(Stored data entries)
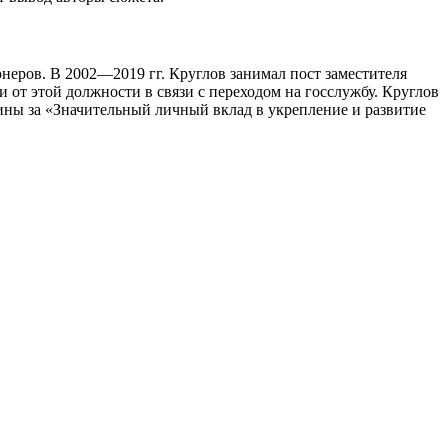
неров. В 2002—2019 гг. Круглов занимал пост заместителя
от этой должности в связи с переходом на госслужбу. Круглов
ины за «Значительный личный вклад в укрепление и развитие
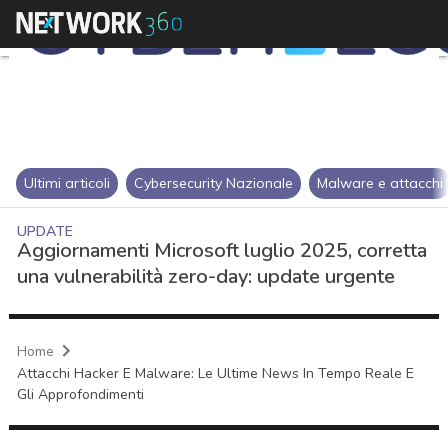
Ultimi articoli
Cybersecurity Nazionale
Malware e attacchi
UPDATE
Aggiornamenti Microsoft luglio 2025, corretta
una vulnerabilità zero-day: update urgente
Home
Attacchi Hacker E Malware: Le Ultime News In Tempo Reale E
Gli Approfondimenti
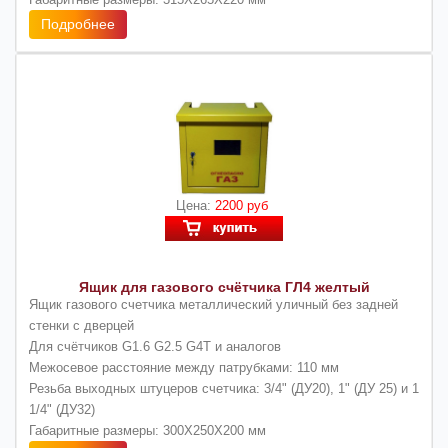
Подробнее
Цена:
2200 руб
Ящик для газового счётчика ГЛ4 желтый
Ящик газового счетчика металлический уличный без задней
стенки с дверцей
Для счётчиков G1.6 G2.5 G4Т и аналогов
Межосевое расстояние между патрубками: 110 мм
Резьба выходных штуцеров счетчика: 3/4" (ДУ20), 1" (ДУ 25) и 1
1/4" (ДУ32)
Габаритные размеры: 300Х250Х200 мм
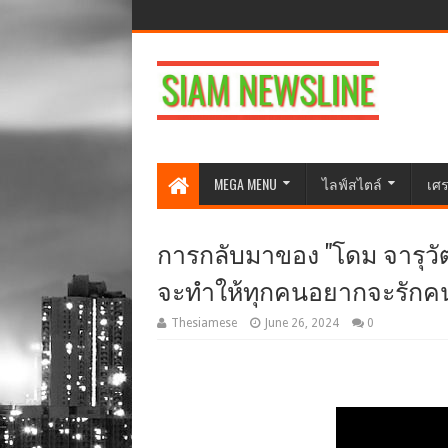
MEGA MENU
ไลฟ์สไตล์
เศร
การกลับมาของ "โดม จารุวัฒน์
จะทำให้ทุกคนอยากจะรักค
Thesiamese
June 26, 2024
0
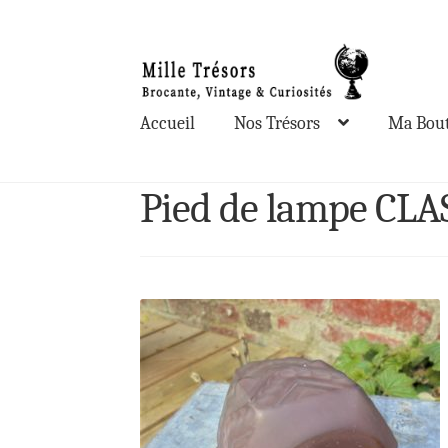
Aller
Aller
à
au
la
contenu
Accueil
Nos Trésors
Ma Bout
navigation
Pied de lampe CLA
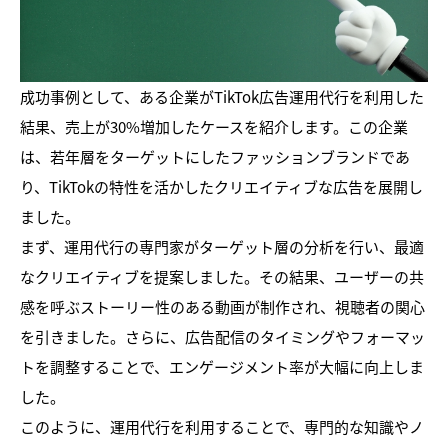
成功事例として、ある企業がTikTok広告運用代行を利用した
結果、売上が30%増加したケースを紹介します。この企業
は、若年層をターゲットにしたファッションブランドであ
り、TikTokの特性を活かしたクリエイティブな広告を展開し
ました。
まず、運用代行の専門家がターゲット層の分析を行い、最適
なクリエイティブを提案しました。その結果、ユーザーの共
感を呼ぶストーリー性のある動画が制作され、視聴者の関心
を引きました。さらに、広告配信のタイミングやフォーマッ
トを調整することで、エンゲージメント率が大幅に向上しま
した。
このように、運用代行を利用することで、専門的な知識やノ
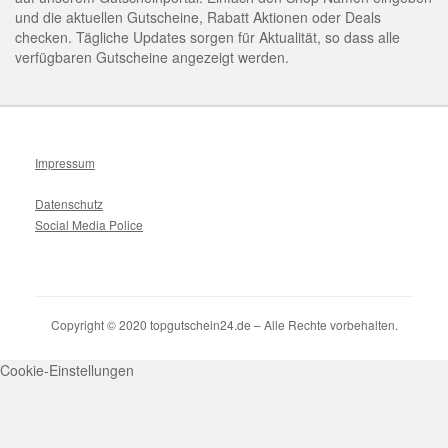
und die aktuellen Gutscheine, Rabatt Aktionen oder Deals
checken. Tägliche Updates sorgen für Aktualität, so dass alle
verfügbaren Gutscheine angezeigt werden.
Impressum
Datenschutz
Social Media Police
Copyright © 2020 topgutschein24.de – Alle Rechte vorbehalten.
Cookie-Einstellungen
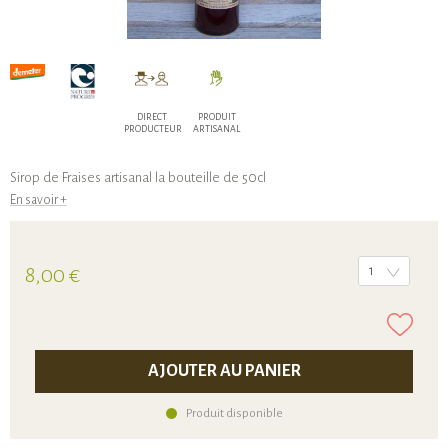
DIRECT
PRODUIT
PRODUCTEUR
ARTISANAL
Sirop de Fraises artisanal la bouteille de 50cl
En savoir +
8,00 €
1
AJOUTER AU PANIER
Produit disponible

**What you are asked to do:** Starting at the line above that holds "Malware e attacchi", return each line up to and including the one that holds "成功事例として、ある企業がTikTok広告運用代行を利用した", exactly as written, minus any pictures.

**Response to this exercise:**
Malware e attacchi
UPDATE
Aggiornamenti Microsoft luglio 2025, corretta
una vulnerabilità zero-day: update urgente
Home
Attacchi Hacker E Malware: Le Ultime News In Tempo Reale E
Gli Approfondimenti
Подробнее
Цена:
2200 руб
Ящик для газового счётчика ГЛ4 желтый
Ящик газового счетчика металлический уличный без задней
стенки с дверцей
Для счётчиков G1.6 G2.5 G4Т и аналогов
Межосевое расстояние между патрубками: 110 мм
Резьба выходных штуцеров счетчика: 3/4" (ДУ20), 1" (ДУ 25) и 1
1/4" (ДУ32)
Габаритные размеры: 300Х250Х200 мм
MEGA MENU
ไลฟ์สไตล์
เศร
การกลับมาของ "โดม จารุวัฒน์
จะทำให้ทุกคนอยากจะรักค
Thesiamese
June 26, 2024
0
Aller
Aller
à
au
la
contenu
Accueil
Nos Trésors
Ma Bout
navigation
Pied de lampe CLA
成功事例として、ある企業がTikTok広告運用代行を利用した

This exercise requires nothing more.